BEGIN

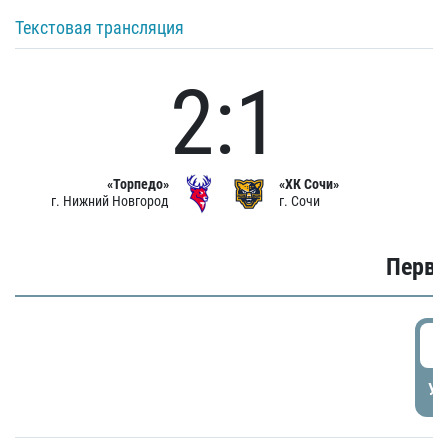
Текстовая трансляция
2:1
«Торпедо»
«ХК Сочи»
г. Нижний Новгород
г. Сочи
Первы
0
УД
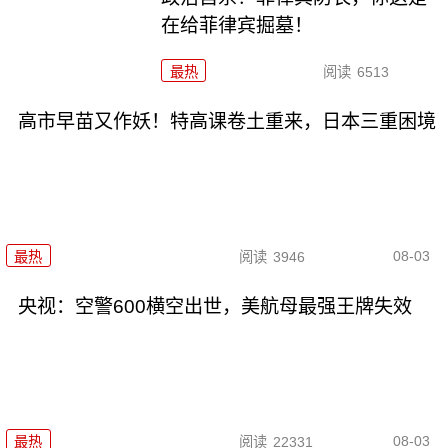
在给菲律宾掘墓！
最热
阅读
6513
高市早苗又作妖！特高课卷土重来，日本三重困境
08-03
最热
阅读
3946
央视：空警600横空出世，美航母最强王牌失效
08-03
最热
阅读
22331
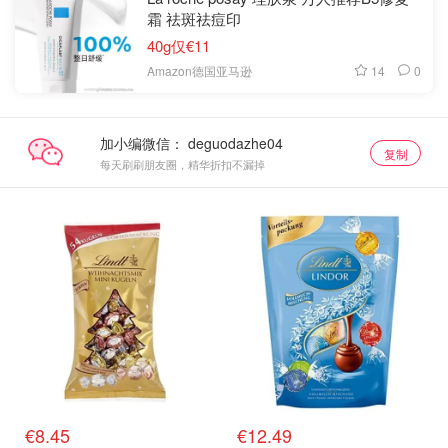
霜 祛斑祛痘印
40g仅€11
14
0
Amazon德国亚马逊
加小编微信：
复制
每天刷刷朋友圈，精华折扣不漏掉
€8.45
€12.49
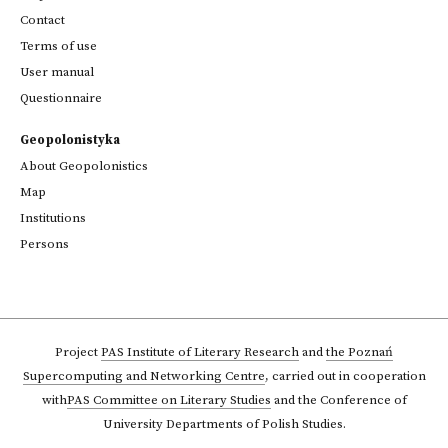
Contact
Terms of use
User manual
Questionnaire
Geopolonistyka
About Geopolonistics
Map
Institutions
Persons
Project
PAS Institute of Literary Research
and
the Poznań
Supercomputing and Networking Centre
,
carried out in cooperation
with
PAS Committee on Literary Studies
and the Conference of
University Departments of Polish Studies.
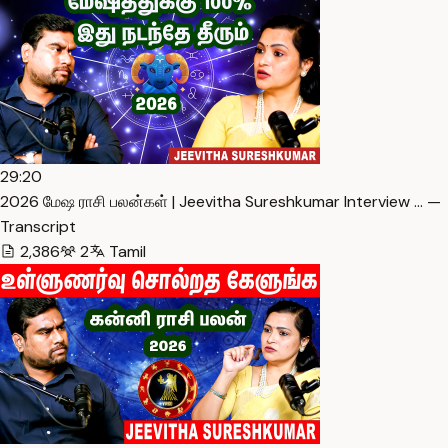
29:20
2026 மேஷ ராசி பலன்கள் | Jeevitha Sureshkumar Interview … —
Transcript
2,386
2
Tamil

END

→ TO DO: The task calls for all lines in the entries that hold "Studies".

→ OUTPUT FOR THIS TASK:
PAS Committee on Literary Studies
University Departments of Polish Studies.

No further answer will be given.